African Americans and the Manhattan Project, Richland, WA (1942-1945)

Black Workers at Hanford, 1944
Image Courtesy: Washington State University-Tri Cities, Fair use image

Between the years of 1942 and 1944 around fifteen thousand blacks and fifty thousand whites were recruited to the Manhattan/ Hanford Project in Richland, Washington. The federal government required government contractor, DuPont, to keep the number of black construction workers on the project between 10 percent and 20 percent of the total workforce. The 20 percent limit was imposed because the federal government believed white workers would protest if black employees accounted for a larger percentage. Black worker participation in this project in the Pacific Northwest was driven by both President Franklin Roosevelt’s Executive Order 8802, issued on June 25, 1941, which prohibited racial discrimination in employment by any private firms that received federal contracts and more generally by the wartime labor shortage. Regardless of the reason for the recruitment of black workers, they, along with other DuPont construction workers, provided the essential labor for building the facilities in which the plutonium for the first atomic bombs was produced.

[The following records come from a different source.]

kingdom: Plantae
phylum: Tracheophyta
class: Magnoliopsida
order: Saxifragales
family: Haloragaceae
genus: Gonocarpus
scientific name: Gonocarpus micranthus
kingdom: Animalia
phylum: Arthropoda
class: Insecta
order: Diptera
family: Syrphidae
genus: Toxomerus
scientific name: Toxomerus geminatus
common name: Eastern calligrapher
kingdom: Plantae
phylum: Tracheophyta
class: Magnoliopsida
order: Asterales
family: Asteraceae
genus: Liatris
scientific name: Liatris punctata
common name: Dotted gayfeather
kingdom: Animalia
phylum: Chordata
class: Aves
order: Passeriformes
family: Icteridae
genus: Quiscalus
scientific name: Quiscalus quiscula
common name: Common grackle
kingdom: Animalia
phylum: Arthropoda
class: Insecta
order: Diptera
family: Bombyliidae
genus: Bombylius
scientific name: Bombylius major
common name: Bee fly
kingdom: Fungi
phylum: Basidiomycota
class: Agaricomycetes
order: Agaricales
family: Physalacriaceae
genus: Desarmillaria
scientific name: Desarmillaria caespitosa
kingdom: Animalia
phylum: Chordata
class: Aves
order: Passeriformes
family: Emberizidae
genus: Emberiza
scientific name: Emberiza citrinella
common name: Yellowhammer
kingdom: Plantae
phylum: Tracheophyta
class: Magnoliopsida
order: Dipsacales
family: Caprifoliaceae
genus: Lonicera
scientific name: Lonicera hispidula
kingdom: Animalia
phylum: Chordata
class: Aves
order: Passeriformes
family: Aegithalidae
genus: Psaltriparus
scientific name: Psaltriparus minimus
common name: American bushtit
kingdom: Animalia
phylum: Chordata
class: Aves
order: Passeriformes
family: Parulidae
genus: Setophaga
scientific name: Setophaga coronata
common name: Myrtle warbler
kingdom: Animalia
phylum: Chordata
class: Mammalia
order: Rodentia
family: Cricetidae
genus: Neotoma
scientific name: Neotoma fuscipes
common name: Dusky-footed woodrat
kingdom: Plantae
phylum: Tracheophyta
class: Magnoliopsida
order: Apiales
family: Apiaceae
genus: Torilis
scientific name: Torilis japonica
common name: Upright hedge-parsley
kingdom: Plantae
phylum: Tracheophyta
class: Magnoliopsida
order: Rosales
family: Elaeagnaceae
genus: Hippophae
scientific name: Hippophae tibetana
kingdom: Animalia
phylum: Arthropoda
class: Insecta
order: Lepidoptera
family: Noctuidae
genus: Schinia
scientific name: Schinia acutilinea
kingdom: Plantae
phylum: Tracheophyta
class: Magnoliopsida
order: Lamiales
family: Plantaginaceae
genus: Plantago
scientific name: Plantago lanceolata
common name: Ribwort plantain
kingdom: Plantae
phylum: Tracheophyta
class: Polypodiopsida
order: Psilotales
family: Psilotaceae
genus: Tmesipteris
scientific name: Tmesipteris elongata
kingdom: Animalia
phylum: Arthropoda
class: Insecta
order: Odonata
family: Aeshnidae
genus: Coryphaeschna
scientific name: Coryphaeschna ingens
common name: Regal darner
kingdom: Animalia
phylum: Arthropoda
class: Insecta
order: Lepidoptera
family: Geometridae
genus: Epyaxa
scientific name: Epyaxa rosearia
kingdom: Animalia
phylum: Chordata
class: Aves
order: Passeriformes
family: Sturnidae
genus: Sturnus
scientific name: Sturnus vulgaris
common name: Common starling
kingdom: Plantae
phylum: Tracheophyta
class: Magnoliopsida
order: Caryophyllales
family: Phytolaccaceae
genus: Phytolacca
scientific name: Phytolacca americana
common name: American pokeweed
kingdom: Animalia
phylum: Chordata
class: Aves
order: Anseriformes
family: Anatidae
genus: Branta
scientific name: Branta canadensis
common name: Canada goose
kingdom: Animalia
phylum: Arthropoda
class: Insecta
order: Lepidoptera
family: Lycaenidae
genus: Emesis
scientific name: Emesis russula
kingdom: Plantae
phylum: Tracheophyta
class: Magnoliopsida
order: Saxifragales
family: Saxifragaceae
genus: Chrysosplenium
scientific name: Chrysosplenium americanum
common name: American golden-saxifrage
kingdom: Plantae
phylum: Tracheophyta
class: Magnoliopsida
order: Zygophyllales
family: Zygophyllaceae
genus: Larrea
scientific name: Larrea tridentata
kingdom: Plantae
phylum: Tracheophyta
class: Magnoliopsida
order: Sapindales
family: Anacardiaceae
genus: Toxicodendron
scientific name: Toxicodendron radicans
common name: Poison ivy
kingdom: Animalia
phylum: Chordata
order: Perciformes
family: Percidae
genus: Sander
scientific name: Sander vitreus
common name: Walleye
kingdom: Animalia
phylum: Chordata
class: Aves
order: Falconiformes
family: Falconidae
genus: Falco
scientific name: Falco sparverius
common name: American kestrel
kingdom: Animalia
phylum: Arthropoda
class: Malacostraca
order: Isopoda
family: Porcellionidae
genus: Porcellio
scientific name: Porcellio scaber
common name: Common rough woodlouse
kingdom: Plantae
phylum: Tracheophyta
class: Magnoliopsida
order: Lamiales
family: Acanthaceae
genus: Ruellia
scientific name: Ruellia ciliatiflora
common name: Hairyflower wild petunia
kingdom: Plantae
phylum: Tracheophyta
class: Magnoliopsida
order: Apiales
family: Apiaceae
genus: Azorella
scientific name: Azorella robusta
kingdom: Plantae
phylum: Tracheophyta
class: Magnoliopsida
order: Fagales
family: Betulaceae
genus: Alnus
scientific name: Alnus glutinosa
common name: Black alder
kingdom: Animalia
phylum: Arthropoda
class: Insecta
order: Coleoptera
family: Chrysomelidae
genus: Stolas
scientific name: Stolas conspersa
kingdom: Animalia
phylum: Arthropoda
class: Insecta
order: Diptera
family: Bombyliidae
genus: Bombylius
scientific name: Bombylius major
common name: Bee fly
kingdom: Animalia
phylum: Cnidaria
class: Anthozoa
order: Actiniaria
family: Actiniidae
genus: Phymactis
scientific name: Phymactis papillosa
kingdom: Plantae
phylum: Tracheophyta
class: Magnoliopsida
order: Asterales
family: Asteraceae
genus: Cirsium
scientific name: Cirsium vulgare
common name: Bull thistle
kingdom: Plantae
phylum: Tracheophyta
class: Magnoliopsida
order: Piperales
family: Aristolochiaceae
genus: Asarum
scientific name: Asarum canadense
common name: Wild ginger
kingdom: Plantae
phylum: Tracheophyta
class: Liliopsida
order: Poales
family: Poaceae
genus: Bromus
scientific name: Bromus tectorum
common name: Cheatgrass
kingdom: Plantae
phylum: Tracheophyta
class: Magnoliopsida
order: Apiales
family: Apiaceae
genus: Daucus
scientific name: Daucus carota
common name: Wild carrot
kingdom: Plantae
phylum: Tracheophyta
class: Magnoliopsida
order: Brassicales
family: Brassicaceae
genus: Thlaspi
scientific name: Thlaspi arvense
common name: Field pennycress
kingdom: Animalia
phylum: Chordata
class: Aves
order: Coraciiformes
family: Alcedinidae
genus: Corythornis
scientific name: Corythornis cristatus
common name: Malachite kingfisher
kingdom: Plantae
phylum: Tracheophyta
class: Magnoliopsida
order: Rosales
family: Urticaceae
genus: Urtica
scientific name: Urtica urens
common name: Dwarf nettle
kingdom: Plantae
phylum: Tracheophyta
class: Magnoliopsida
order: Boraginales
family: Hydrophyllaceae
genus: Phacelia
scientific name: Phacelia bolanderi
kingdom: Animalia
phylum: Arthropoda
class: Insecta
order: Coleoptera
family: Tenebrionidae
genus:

Many of the African Americans who had migrated to the Tri-Cities (Richland, Kennewick, and Pasco, Washington) from the South sought better jobs but also believed their social status would improve in the Pacific Northwest. Many whites from the South assumed the status of blacks in the Tri-Cities would be similar to their former homes.

Although all of the workers recruited to the Hanford Project knew they would be well paid and that they were doing important work for the war effort, none knew the facilities they were building would be used to develop the first atomic bombs. The Hanford Area was a large desert reservation northwest of Richland that was used to build reactors and chemical processing plants that produced the plutonium used in the atomic bomb dropped on Nagasaki, Japan. The mystery of their work was solved on August 6, 1945, when the bomb was dropped.

Over the years of the project, the black workers at Hanford lived in segregated barracks on the Hanford Reservation or they were confined to a segregated area of East Pasco. The black population of Pasco in 1940 was twenty-seven.  By 1950, approximately one thousand African Americans lived there. Kennewick kept black residents out through racially restrictive housing covenants while Richland remained all-white by providing housing only for scientists and professional staff at the facility. The Hanford Site housed some of the black construction workers in the “colored” barracks, but the mess halls and sports teams were integrated.

Despite housing segregation, blacks and whites received equal pay for equal work. Black workers were, however, more likely to hold unskilled jobs at Hanford. Black women were restricted to DuPont employment as cooks or waitresses, although a few found jobs as maids in private residences.

By late 1944, most Hanford construction had been completed, and the majority of African American workers moved to cities in the region or away from the Pacific Northwest. About one thousand black workers and their families remained in East Pasco after 1945, forming the nucleus for the African American community in the Tri-Cities region today.